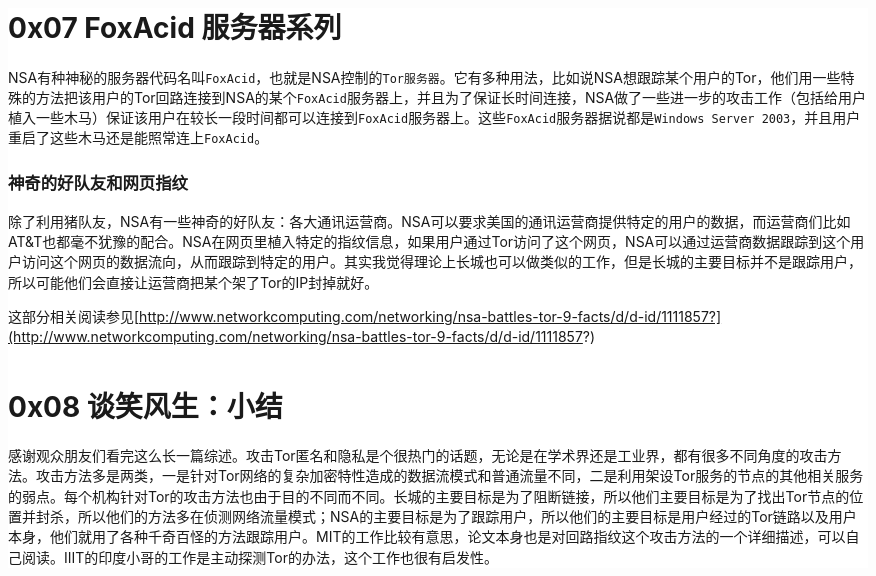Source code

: 0x07 FoxAcid 服务器系列
=====

NSA有种神秘的服务器代码名叫`FoxAcid`，也就是NSA控制的`Tor服务器`。它有多种用法，比如说NSA想跟踪某个用户的Tor，他们用一些特殊的方法把该用户的Tor回路连接到NSA的某个`FoxAcid`服务器上，并且为了保证长时间连接，NSA做了一些进一步的攻击工作（包括给用户植入一些木马）保证该用户在较长一段时间都可以连接到`FoxAcid`服务器上。这些`FoxAcid`服务器据说都是`Windows Server 2003`，并且用户重启了这些木马还是能照常连上`FoxAcid`。

### 神奇的好队友和网页指纹

除了利用猪队友，NSA有一些神奇的好队友：各大通讯运营商。NSA可以要求美国的通讯运营商提供特定的用户的数据，而运营商们比如AT&T也都毫不犹豫的配合。NSA在网页里植入特定的指纹信息，如果用户通过Tor访问了这个网页，NSA可以通过运营商数据跟踪到这个用户访问这个网页的数据流向，从而跟踪到特定的用户。其实我觉得理论上长城也可以做类似的工作，但是长城的主要目标并不是跟踪用户，所以可能他们会直接让运营商把某个架了Tor的IP封掉就好。

这部分相关阅读参见[http://www.networkcomputing.com/networking/nsa-battles-tor-9-facts/d/d-id/1111857?](http://www.networkcomputing.com/networking/nsa-battles-tor-9-facts/d/d-id/1111857?)

0x08 谈笑风生：小结
=====

感谢观众朋友们看完这么长一篇综述。攻击Tor匿名和隐私是个很热门的话题，无论是在学术界还是工业界，都有很多不同角度的攻击方法。攻击方法多是两类，一是针对Tor网络的复杂加密特性造成的数据流模式和普通流量不同，二是利用架设Tor服务的节点的其他相关服务的弱点。每个机构针对Tor的攻击方法也由于目的不同而不同。长城的主要目标是为了阻断链接，所以他们主要目标是为了找出Tor节点的位置并封杀，所以他们的方法多在侦测网络流量模式；NSA的主要目标是为了跟踪用户，所以他们的主要目标是用户经过的Tor链路以及用户本身，他们就用了各种千奇百怪的方法跟踪用户。MIT的工作比较有意思，论文本身也是对回路指纹这个攻击方法的一个详细描述，可以自己阅读。IIIT的印度小哥的工作是主动探测Tor的办法，这个工作也很有启发性。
##########
• [WHAT THIS TASK INVOLVES]: Please extract exactly the lines of the data, from the first through the line containing "除了利用猪队友，NSA有一些", and add no pictures to the copy.

• [ANSWER SPACE]:
Source code

: 0x07 FoxAcid 服务器系列
=====

NSA有种神秘的服务器代码名叫`FoxAcid`，也就是NSA控制的`Tor服务器`。它有多种用法，比如说NSA想跟踪某个用户的Tor，他们用一些特殊的方法把该用户的Tor回路连接到NSA的某个`FoxAcid`服务器上，并且为了保证长时间连接，NSA做了一些进一步的攻击工作（包括给用户植入一些木马）保证该用户在较长一段时间都可以连接到`FoxAcid`服务器上。这些`FoxAcid`服务器据说都是`Windows Server 2003`，并且用户重启了这些木马还是能照常连上`FoxAcid`。

### 神奇的好队友和网页指纹

除了利用猪队友，NSA有一些神奇的好队友：各大通讯运营商。NSA可以要求美国的通讯运营商提供特定的用户的数据，而运营商们比如AT&T也都毫不犹豫的配合。NSA在网页里植入特定的指纹信息，如果用户通过Tor访问了这个网页，NSA可以通过运营商数据跟踪到这个用户访问这个网页的数据流向，从而跟踪到特定的用户。其实我觉得理论上长城也可以做类似的工作，但是长城的主要目标并不是跟踪用户，所以可能他们会直接让运营商把某个架了Tor的IP封掉就好。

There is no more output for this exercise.